The comment period for the rule closes in a week, on November 28th (which is 60 days after the date the proposed rule was published). It has been interesting reading the public comments to the proposed rule. Of the 50+ comments made to date, there are a few stray comments that oppose the proposed rule. The overwhelming majority of the comments, including mine, are strongly supportive of the rule change.

One comment in particular caught my eye. Submitted by Social Security disability lawyer Andrew Kinney, the comment suggests that the new 5-year rule should from the date of adjudication ONLY, and not from the date last insured (DLI), if the DLI is earlier. It is a very good point.

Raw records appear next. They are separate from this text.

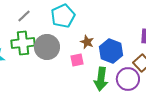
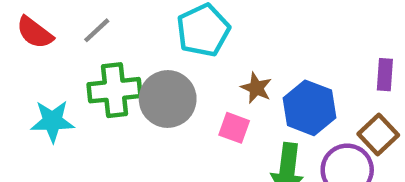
gray line: (24, 16) -> (97, 30), moved
pink square: (77, 60) -> (234, 128), turned 32

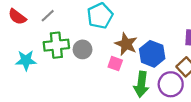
brown star: (256, 88) -> (126, 44), size x1.5
gray circle: (168, 99) -> (83, 49), size x0.7

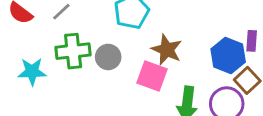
blue hexagon: (152, 54) -> (228, 55), moved
pink square: (115, 64) -> (152, 76), size x1.5

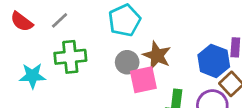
gray circle: (108, 57) -> (127, 62), moved
pink square: (152, 76) -> (143, 80), turned -32

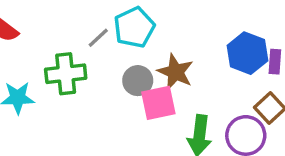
gray line: (60, 20) -> (98, 38), moved
blue hexagon: (214, 61) -> (247, 53), moved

The current rule looks back 15 years from the date of adjudication, or from the date “when the disability insured status requirement was last met, if earlier”. See 20 C.F.R. 404.1565(a).

However, using only the date of adjucation for the PRW period would make sense, for all the reasons underlying the proposed rule change. As Mr. Kinney stated at the end of his comment, “Relying solely on the date of adjudication to calculate PRW in all cases would eliminate the issues you cite surrounding memory and erosion of skills that arise when evaluating PRW in remote DLI situations.” Mr. Kinney is right. Social Security should use the date of adjudication only to define the new 5-year PRW period.

11/27/2023 Update: NOSSCR has submitted its comment, providing reasoned arguments in support of the proposed rule, and urging the SSA to swiftly enact it.

11/29/2023 Update: The comment period has ended. A total of 89 comments were received.